Griffin looked down at the box. “Right. You were supposed to say no, and then I would have said, ‘That’s okay, do you have any dates?’”

“I see what you were going for there.”

He nodded. “I would hope so, because it wouldn’t have been very subtle.”

“Foiled by your own cheesy pickup line.”

“Tragic day indeed for us Oxford graduates.”

“Indeed,” I agreed, and he grinned.

“I do want to point out, though, that the line worked.”

What? “It did not.”

He relaxed back against the bench and put one of his arms behind me. Not touching me, but I was keenly aware of it being there. “The point of those lines is to initiate a conversation by making someone laugh. And hopefully have them agree to go on a date.”

“Neither one of those things happened.”

“The conversation did. You’re talking to me right now. That particular line has a one hundred percent success rate.”

I did not want to think about his past and him talking to other women. At all. “You already know me, so it doesn’t count.” I didn’t mention that the success of that line was most likely due to the person saying it. Griffin Windsor was a hard man to say no to. “Plus, you’re not supposed to ask me out on dates because of the friend thing we’ve clearly established.”

That was a lie, because nothing was clear where he was concerned.

“Friends can ask each other out on dates, can’t they?

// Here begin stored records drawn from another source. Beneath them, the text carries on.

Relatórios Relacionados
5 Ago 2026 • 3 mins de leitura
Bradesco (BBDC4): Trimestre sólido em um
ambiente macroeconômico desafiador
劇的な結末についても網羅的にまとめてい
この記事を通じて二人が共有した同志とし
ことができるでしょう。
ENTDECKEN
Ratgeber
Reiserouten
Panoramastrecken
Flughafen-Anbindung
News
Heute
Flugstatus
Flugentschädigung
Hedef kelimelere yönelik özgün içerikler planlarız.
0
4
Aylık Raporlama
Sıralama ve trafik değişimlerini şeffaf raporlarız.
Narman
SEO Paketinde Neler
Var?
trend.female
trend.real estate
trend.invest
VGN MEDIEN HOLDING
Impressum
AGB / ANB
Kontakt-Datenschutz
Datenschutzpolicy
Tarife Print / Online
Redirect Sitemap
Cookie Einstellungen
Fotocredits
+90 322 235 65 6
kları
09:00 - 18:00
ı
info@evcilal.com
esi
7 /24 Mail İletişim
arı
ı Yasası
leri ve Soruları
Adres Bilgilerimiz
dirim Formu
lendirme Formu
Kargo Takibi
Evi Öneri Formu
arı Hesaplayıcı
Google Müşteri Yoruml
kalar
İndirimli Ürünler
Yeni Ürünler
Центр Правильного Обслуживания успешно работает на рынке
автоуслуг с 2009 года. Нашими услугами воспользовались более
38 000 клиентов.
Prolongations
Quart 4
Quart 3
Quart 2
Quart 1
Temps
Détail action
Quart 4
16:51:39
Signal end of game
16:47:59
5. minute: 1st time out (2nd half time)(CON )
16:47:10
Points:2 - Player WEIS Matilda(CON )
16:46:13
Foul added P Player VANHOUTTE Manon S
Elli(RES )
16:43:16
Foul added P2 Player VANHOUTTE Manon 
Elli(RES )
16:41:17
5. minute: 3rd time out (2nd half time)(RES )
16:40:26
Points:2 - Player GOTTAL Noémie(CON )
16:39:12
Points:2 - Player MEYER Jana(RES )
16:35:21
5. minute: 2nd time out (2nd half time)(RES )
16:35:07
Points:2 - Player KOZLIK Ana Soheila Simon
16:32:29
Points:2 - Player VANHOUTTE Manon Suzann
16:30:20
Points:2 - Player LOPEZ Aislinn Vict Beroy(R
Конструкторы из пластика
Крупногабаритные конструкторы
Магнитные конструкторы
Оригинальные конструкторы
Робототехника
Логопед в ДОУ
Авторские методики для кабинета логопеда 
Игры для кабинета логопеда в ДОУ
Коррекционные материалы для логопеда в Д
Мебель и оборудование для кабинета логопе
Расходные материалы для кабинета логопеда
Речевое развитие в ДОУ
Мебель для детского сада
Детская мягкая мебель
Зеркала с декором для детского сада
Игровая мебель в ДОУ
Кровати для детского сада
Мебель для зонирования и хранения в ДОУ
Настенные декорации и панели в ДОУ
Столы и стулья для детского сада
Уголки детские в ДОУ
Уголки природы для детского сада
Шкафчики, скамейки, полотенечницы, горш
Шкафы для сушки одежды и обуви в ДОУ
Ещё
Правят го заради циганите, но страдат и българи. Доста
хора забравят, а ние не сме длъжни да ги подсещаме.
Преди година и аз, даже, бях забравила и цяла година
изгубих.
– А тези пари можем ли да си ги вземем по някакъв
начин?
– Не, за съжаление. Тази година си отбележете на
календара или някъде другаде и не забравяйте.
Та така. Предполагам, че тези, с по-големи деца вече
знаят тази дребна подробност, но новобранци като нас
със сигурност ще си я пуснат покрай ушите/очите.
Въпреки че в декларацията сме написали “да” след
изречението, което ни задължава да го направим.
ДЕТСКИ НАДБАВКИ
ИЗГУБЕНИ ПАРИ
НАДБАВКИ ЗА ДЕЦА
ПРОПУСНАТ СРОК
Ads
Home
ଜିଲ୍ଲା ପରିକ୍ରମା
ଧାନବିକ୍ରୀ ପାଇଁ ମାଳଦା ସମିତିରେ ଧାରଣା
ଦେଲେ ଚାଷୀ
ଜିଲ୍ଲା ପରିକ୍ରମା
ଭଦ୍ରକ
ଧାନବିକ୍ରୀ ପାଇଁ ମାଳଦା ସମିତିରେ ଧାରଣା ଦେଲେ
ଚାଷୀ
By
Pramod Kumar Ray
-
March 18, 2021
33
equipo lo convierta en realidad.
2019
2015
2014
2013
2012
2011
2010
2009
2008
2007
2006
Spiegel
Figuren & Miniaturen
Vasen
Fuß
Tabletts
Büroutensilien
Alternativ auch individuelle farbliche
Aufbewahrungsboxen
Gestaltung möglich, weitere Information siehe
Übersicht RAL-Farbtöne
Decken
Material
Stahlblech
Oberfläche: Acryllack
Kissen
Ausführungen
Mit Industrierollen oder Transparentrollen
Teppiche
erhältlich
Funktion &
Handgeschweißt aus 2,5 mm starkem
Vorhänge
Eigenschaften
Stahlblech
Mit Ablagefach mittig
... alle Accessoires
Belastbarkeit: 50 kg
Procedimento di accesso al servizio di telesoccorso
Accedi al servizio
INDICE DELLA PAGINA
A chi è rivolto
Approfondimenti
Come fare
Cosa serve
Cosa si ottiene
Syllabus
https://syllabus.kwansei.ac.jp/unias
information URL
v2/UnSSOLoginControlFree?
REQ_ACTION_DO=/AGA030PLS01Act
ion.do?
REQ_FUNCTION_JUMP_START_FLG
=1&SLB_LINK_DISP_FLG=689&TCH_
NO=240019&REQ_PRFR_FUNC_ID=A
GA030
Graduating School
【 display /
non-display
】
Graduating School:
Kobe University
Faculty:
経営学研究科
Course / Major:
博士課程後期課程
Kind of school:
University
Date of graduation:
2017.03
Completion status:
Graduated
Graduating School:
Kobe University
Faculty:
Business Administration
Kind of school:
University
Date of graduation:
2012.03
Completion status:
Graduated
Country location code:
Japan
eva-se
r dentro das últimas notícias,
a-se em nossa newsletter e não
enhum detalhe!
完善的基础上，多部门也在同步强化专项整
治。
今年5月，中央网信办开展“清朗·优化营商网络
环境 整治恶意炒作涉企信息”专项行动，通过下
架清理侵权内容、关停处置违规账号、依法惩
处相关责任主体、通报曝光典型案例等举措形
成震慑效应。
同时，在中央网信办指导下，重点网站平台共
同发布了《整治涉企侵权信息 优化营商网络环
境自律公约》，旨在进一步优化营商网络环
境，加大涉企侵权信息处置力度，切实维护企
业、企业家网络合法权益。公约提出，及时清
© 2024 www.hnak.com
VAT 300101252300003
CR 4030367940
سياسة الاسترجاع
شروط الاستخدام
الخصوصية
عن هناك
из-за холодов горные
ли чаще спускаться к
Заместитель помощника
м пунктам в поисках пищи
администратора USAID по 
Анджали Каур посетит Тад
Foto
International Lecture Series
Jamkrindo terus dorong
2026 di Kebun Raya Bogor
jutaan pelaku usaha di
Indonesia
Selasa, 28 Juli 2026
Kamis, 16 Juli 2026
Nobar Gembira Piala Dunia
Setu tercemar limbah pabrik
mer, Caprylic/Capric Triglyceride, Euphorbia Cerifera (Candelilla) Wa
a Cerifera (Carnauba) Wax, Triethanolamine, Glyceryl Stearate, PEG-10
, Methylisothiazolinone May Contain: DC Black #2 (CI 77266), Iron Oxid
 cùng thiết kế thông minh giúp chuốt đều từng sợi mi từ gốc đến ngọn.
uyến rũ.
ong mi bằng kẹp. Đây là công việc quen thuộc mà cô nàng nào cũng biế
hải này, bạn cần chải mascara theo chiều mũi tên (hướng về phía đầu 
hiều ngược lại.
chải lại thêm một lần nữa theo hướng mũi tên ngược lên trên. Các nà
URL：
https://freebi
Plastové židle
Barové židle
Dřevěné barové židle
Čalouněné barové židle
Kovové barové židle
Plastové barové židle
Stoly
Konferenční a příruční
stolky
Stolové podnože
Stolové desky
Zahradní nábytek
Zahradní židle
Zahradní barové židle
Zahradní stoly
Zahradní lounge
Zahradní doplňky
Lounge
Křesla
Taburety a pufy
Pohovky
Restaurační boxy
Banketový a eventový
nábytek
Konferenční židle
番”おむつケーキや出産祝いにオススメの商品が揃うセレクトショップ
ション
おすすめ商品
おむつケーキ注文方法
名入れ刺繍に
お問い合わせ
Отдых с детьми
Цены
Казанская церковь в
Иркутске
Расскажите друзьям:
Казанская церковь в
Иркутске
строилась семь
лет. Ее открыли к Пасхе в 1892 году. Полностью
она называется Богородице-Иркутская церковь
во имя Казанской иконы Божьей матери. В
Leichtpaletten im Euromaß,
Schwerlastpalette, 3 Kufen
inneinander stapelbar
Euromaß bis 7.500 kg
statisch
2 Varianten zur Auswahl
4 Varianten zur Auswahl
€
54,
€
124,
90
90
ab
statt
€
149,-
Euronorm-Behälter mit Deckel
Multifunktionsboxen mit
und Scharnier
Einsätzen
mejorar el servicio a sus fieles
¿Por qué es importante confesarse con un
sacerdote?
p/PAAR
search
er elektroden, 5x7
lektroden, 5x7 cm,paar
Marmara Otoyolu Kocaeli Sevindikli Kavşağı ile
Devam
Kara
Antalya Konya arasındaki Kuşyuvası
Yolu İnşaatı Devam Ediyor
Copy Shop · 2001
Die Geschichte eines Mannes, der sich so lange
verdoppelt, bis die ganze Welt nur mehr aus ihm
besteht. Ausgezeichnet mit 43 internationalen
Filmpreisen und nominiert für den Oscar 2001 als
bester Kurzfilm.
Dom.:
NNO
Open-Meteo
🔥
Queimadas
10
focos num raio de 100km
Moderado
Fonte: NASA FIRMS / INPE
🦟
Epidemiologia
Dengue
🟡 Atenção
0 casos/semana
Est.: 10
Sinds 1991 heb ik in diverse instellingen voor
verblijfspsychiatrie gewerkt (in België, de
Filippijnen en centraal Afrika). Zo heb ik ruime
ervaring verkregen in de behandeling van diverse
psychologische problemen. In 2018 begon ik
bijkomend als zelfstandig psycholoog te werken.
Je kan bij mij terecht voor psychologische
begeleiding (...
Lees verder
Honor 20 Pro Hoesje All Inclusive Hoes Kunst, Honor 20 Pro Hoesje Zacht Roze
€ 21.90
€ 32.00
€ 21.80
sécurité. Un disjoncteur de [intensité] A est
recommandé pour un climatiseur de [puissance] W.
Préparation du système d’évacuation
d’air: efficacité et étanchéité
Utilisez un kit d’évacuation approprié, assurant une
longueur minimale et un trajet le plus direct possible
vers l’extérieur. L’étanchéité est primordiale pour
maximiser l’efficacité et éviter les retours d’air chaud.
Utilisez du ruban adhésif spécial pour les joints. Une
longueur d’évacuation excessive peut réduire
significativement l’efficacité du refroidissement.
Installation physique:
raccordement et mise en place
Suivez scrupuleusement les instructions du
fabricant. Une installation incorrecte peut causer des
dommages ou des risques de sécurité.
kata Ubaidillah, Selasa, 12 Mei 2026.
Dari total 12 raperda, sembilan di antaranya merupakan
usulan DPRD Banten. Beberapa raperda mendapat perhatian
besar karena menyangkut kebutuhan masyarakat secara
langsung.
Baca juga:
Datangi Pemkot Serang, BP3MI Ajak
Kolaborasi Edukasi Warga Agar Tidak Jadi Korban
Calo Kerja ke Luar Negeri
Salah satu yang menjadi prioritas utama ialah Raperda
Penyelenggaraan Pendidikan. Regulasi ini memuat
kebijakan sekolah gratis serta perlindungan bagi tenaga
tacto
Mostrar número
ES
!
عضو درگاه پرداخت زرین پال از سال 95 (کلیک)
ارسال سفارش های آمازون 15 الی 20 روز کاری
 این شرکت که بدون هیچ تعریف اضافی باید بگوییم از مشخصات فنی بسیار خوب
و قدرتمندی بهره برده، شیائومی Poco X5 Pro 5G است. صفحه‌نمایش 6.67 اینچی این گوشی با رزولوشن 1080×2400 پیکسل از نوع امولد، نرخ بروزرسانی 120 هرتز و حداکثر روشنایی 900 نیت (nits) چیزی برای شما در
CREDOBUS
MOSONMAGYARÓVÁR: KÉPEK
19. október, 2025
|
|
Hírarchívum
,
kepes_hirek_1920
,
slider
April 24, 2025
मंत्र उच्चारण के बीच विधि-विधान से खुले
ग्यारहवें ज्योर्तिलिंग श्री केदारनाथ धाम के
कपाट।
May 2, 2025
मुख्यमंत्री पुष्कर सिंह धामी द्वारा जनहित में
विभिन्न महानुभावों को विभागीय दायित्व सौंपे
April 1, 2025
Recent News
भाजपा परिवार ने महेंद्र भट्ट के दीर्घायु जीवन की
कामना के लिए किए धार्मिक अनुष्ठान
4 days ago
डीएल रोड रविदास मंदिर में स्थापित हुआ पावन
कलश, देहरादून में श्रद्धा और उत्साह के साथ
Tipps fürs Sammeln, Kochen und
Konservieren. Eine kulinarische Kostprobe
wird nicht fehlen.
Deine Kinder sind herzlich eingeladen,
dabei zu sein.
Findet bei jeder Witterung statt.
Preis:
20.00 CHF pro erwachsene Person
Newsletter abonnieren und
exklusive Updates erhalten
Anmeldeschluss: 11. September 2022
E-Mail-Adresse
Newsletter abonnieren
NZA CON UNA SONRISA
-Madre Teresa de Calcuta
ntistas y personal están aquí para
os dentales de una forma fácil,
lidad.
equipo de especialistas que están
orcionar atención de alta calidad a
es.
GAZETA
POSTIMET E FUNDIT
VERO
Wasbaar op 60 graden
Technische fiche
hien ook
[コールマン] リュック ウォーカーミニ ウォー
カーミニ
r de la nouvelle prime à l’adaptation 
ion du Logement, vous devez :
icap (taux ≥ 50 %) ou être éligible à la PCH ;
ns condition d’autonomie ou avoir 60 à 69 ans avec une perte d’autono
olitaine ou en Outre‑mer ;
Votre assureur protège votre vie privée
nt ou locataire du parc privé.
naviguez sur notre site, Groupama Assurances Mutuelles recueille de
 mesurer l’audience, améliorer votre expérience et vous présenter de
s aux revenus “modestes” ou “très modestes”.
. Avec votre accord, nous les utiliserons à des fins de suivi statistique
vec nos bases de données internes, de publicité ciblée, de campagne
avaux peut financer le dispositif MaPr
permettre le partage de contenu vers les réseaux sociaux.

You never clarified that they couldn’t.”

“It’s universally understood,” I said, mildly frustrated. That was the entire point of being “just friends.”

“Not by me.” He leaned in slightly toward me. “But if you want me to stop asking, to stop flirting with you, tell me and I will. I can take a no.”

Here was my chance. To tell him exactly that. That nothing could or would happen between us and he should not ask me on a date.

All I had to do was say the actual words.

 

 

CHAPTER TEN

The words rattled around in my head: Stop. Don’t ask me out. We’re only friends. Around and around they swirled and it was like my mouth couldn’t grab hold of any of them and actually speak the words.

“You’re not saying anything,” Griffin pointed out helpfully, but even him annoying me wasn’t enough to get the words out. “You didn’t say no.”

“I didn’t say yes, either.”

He nonchalantly shrugged one shoulder, as if to say he disagreed with my assessment but wasn’t going to say so. Instead he said, “You were worried that I was married.”

That teasing lilt was back in his voice. I’d probably given him false hope that I would eventually say yes, which I shouldn’t have done. I should take it back.

I didn’t, though. “It was a reasonable conclusion to draw.”

“Not really. I don’t wear a ring and I wouldn’t be asking you for dates if I were.”

Which was why it had shocked me so much to see him with Sophie. He didn’t seem like the kind of man who would be cheating on a wife. Especially after that story he’d shared with me about his aunt.

But I could give as good as I got. “So maybe you aren’t married, but if we had to go to trial to determine whether or not you were a stalker, I’m pretty sure today would be enough to convict you.”

I should have known he’d be ready with a retort. “I’m not stalking you, this is a coincidence, and are you carrying any knives that I should know about?”

“This is what happens when you don’t really know someone. I might always keep knives on me. I could be a hired mercenary or an assassin.”

“Yes, the kind who can’t keep her shoes on.”

He was laughing at his own joke, and I nudged his arm. Things felt casual and easy, and I was glad we were back to that.

Then he turned to look at me and wrecked that whole feeling.

“Green,” I whispered. His eyes were definitely green, not blue. In this light I could finally see what color they were. Viridian green. It made me want to run to the local craft store and get a tube of that exact color and cover an entire canvas with it. “I wondered about that.”

For some reason I forgot that voices carry and people could hear you when you talked. “You wondered about me?” he asked.

“Just your eye color.” Now it was my turn to be grumpy. How could I keep him at arm’s length if I was waxing all poetic about his eyes?

His phone buzzed again and he glanced at the screen before letting out a sigh and placing it down.

“Girl trouble?” I couldn’t help but ask.